Увы, легче разыскать снежинку в зимней метели. Сумерки наконец пригасили огненные краски города, а мы все еще не обнаружили никаких следов Мисс Акации.

— Да у нас таких певичек двенадцать на дюжину, — ответил нам тощий старик, подметавший двор очередного театра.

— Нет-нет-нет, эта — необыкновенная! Совсем молоденькая, лет четырнадцать-пятнадцать, зато поет прямо как взрослая, только плохо видит и спотыкается на каждом шагу.
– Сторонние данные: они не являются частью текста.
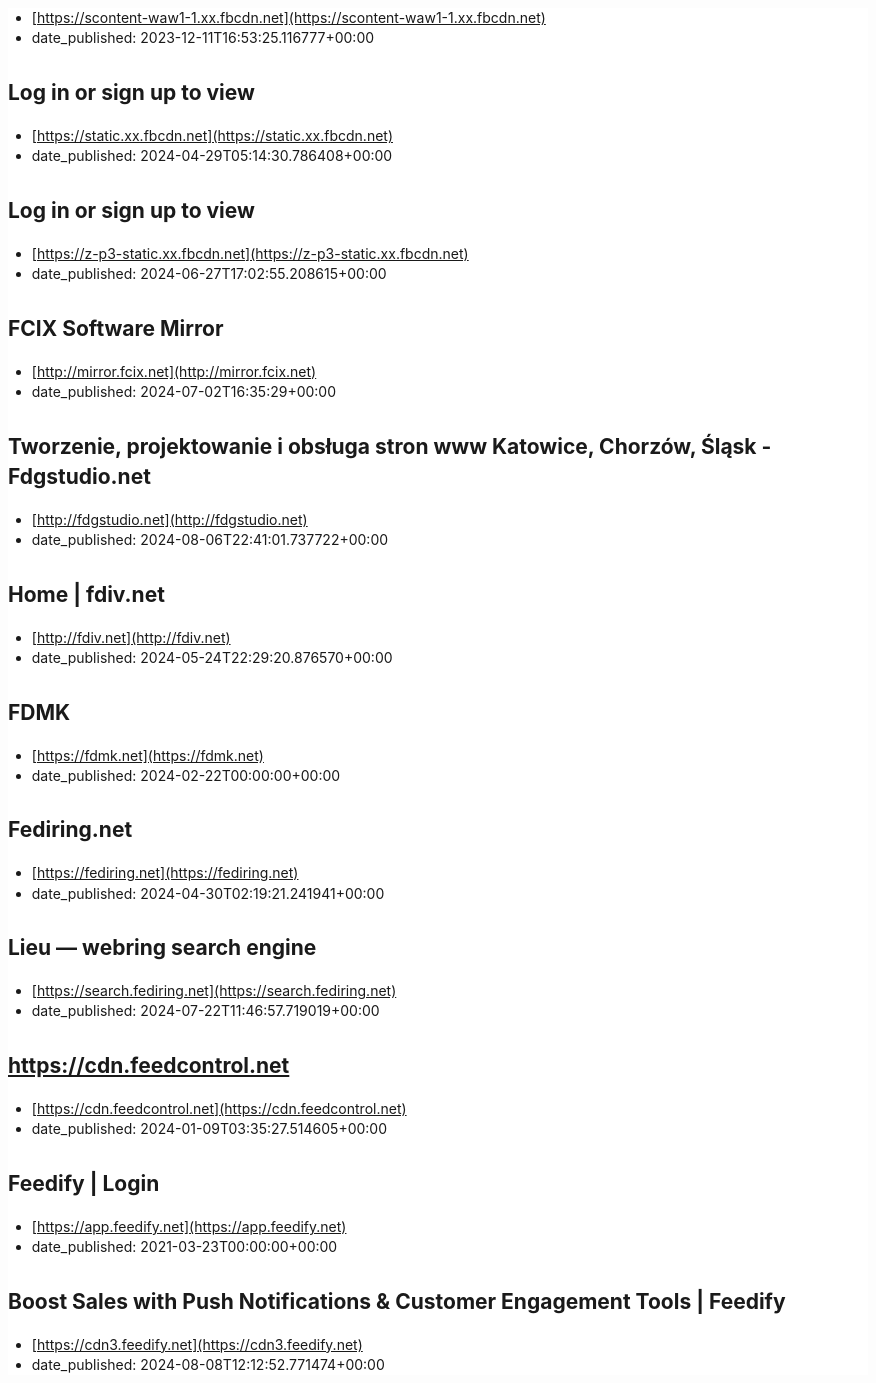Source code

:  - [https://scontent-waw1-1.xx.fbcdn.net](https://scontent-waw1-1.xx.fbcdn.net)
 - date_published: 2023-12-11T16:53:25.116777+00:00

 ## Log in or sign up to view
 - [https://static.xx.fbcdn.net](https://static.xx.fbcdn.net)
 - date_published: 2024-04-29T05:14:30.786408+00:00

 ## Log in or sign up to view
 - [https://z-p3-static.xx.fbcdn.net](https://z-p3-static.xx.fbcdn.net)
 - date_published: 2024-06-27T17:02:55.208615+00:00

 ## FCIX Software Mirror
 - [http://mirror.fcix.net](http://mirror.fcix.net)
 - date_published: 2024-07-02T16:35:29+00:00

 ## Tworzenie, projektowanie i obsługa stron www Katowice, Chorzów, Śląsk - Fdgstudio.net
 - [http://fdgstudio.net](http://fdgstudio.net)
 - date_published: 2024-08-06T22:41:01.737722+00:00

 ## Home | fdiv.net
 - [http://fdiv.net](http://fdiv.net)
 - date_published: 2024-05-24T22:29:20.876570+00:00

 ## FDMK
 - [https://fdmk.net](https://fdmk.net)
 - date_published: 2024-02-22T00:00:00+00:00

 ## Fediring.net
 - [https://fediring.net](https://fediring.net)
 - date_published: 2024-04-30T02:19:21.241941+00:00

 ## Lieu — webring search engine
 - [https://search.fediring.net](https://search.fediring.net)
 - date_published: 2024-07-22T11:46:57.719019+00:00

 ## https://cdn.feedcontrol.net
 - [https://cdn.feedcontrol.net](https://cdn.feedcontrol.net)
 - date_published: 2024-01-09T03:35:27.514605+00:00

 ## Feedify | Login
 - [https://app.feedify.net](https://app.feedify.net)
 - date_published: 2021-03-23T00:00:00+00:00

 ## Boost Sales with Push Notifications & Customer Engagement Tools | Feedify
 - [https://cdn3.feedify.net](https://cdn3.feedify.net)
 - date_published: 2024-08-08T12:12:52.771474+00:00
— Ну, коли она такая необыкновенная, как вы говорите, попытайте счастья в «Экстраординариуме».

— А что это такое?

— Да бывший цирк, а нынче в нем устроили парк аттракционов. Каких только чудес там не увидишь — и шествия трубадуров, и знаменитых танцовщиц, и «Поезд призраков», и дрессированных слонов, и певчих птиц, и парад уродов… Кажется, у них там выступает какая-то маленькая певичка. Это номер семь по улице Пабло Хардима, в квартале Ла-Картуха. Отсюда четверть часа ходу.

— Большое вам спасибо!

— Странное заведение, на любителя… Ну да все одно, желаю удачи!


По пути к «Экстраординариуму» Мельес дает мне последние наставления:

— Ты должен вести себя как игрок в покер. Никогда не выказывай ни страха, ни сомнений. Помни, что в твоей колоде есть козырная карта — твое сердце. Ты считаешь, что в нем твоя слабость, но если сумеешь представить его хрупкость в выгодном свете, это сердце-часы сделает тебя уникальным в ее глазах. И твое отличие от других будет настолько привлекательным, что она не устоит!

— Значит, использовать свое уродство как орудие обольщения? Ты действительно так думаешь?

— Конечно! А ты уверен, что она — твоя певичка — не прельстила тебя отказом носить очки и падениями на каждом шагу?

— Нет, это не так…

— Ну, естественно, дело не только в ее близорукости, однако это «отличие от других» весьма способствует ее очарованию. Так используй же свое отличие, сейчас как раз подходящий момент.

Когда мы попадаем за ограду «Экстраординариума», часы показывают уже десять вечера. Мы прочесываем аллею за аллеей, со всех сторон гремит музыка, бесчисленные мелодии сливаются в разудалую какофонию. Из киосков несутся запахи жаровен и пыли — наверно, от этого здешних посетителей постоянно мучит жажда.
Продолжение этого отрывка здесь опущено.